ASSIGNED TASK 1 — In the panfish fly thread, what reason does Jackster1 give for saying Madam X flies always do well?
ASSIGNED TASK 2 — Write out the portion of the panfish fly thread between "Wondering if anyone" and "Thanks in advance.", inclusive, word for word.

[SUPPLIED TEXT — start]

# Panfish Flies - Your Favorites



## Ray Adams (Feb 17, 2006)

Wondering if anyone would share their favorite flies for panfish with a recipe to go with it. I tie a lot of trout flies, but haven't tied any flies for 'gills yet.

Thanks in advance.

Ray


----------



## Dave (Mar 31, 2000)

I had the same question last week. Here is a good site. www.warmwaterflyfisher.com/jarsofflies/jarsofflies.htm
Every one also said I could use trout flies. I got some small jigs and put some flash and buck tail I use 1/64 and 1/32 jigs. I also did some small wollybuggers in various colors. You also might want to google bluegill flies and see what comes up. Good luck..


----------



## Cobra (Jan 19, 2000)

'gills aren't overly picky (most of the time), most Trout flies are fine though they find Peacock herl hard to resist sub-surface. #10 & #12 Clousers have been doing well on big 'gills, Crappies and shallow Perch the last few years along with the small buggers. Simple foam bugs, Ants, Beetles & Hopper/Crickets are my favorites on top. Small nymph under a foam bug is lethal.


----------



## Jackster1 (Aug 17, 2001)

Terry Wilsons Bluegill spiders kick bluegill fanny! Watch the legs dissapear then set the hook.
A varient for getting deeper are beadchain bullies.
Madam X's always do well too for me. They can be fished anywhere in the water column and still produce.

Right now those with the water down here still kind of cold, small trout-type nymphs moved slowly are working well.


----------



## joefsu (Jan 9, 2005)

[SUPPLIED TEXT — finish]
[RECORDED INFORMATION — start]

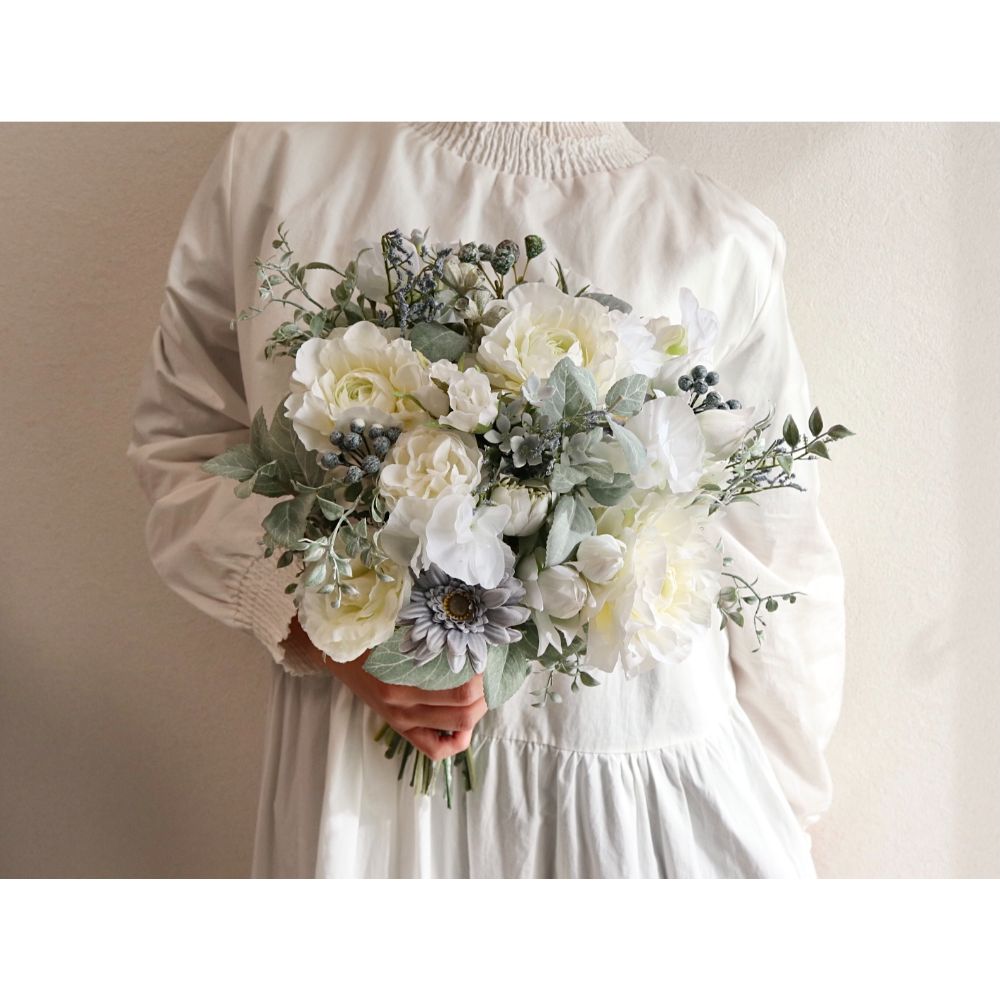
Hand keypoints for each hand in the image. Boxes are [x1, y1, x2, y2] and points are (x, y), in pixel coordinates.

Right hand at [284, 616, 486, 761]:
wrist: (334, 651)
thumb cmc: (370, 632)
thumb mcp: (397, 627)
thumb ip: (429, 632)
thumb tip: (469, 631)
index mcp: (402, 677)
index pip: (461, 688)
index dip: (482, 674)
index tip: (485, 655)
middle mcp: (403, 704)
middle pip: (464, 711)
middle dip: (485, 694)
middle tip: (487, 674)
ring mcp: (401, 719)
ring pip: (456, 729)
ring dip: (476, 712)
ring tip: (479, 693)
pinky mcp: (400, 727)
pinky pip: (434, 749)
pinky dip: (455, 740)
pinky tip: (461, 724)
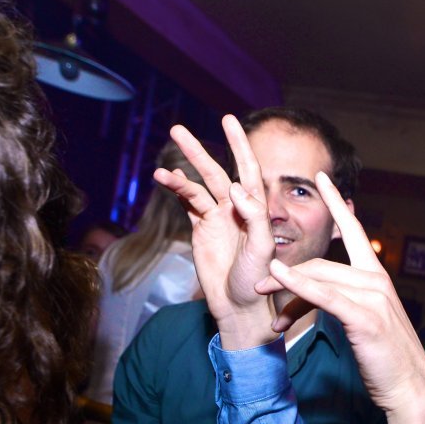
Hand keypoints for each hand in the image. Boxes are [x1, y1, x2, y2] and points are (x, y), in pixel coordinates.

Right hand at [153, 116, 279, 349]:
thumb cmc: (258, 280)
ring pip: (196, 188)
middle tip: (177, 129)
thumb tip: (237, 189)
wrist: (239, 305)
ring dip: (179, 176)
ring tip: (161, 171)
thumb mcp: (263, 249)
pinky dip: (176, 192)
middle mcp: (236, 208)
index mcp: (255, 207)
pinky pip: (186, 204)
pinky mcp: (201, 230)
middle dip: (197, 151)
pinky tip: (164, 181)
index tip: (228, 118)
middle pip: (216, 172)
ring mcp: (217, 217)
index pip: (248, 168)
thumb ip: (254, 218)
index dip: (239, 143)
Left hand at [261, 172, 424, 423]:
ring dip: (285, 290)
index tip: (322, 177)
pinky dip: (299, 285)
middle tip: (259, 288)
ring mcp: (373, 297)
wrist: (409, 388)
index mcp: (377, 278)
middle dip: (286, 274)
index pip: (354, 231)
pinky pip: (324, 295)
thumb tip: (311, 297)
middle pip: (321, 264)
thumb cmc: (384, 359)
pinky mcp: (364, 317)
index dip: (338, 202)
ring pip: (319, 279)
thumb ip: (340, 301)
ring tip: (264, 304)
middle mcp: (376, 280)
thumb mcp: (359, 324)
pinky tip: (279, 277)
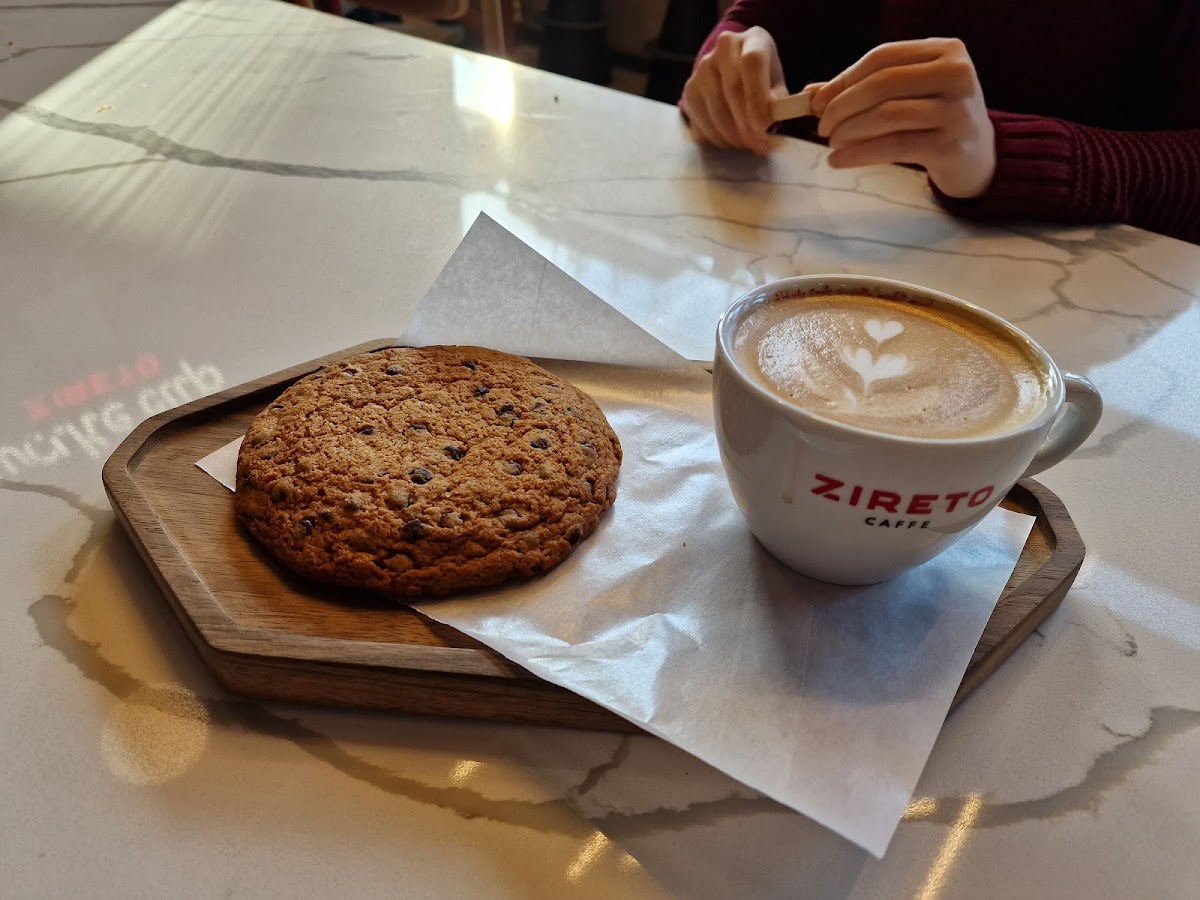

[RECORDED INFORMATION — finish]

EXERCISE RESULT 1 — Jackster1 says Madam X flies can be fished anywhere in the water column and still produce.

EXERCISE RESULT 2 —
Wondering if anyone would share their favorite flies for panfish with a recipe to go with it. I tie a lot of trout flies, but haven't tied any flies for 'gills yet.

Thanks in advance.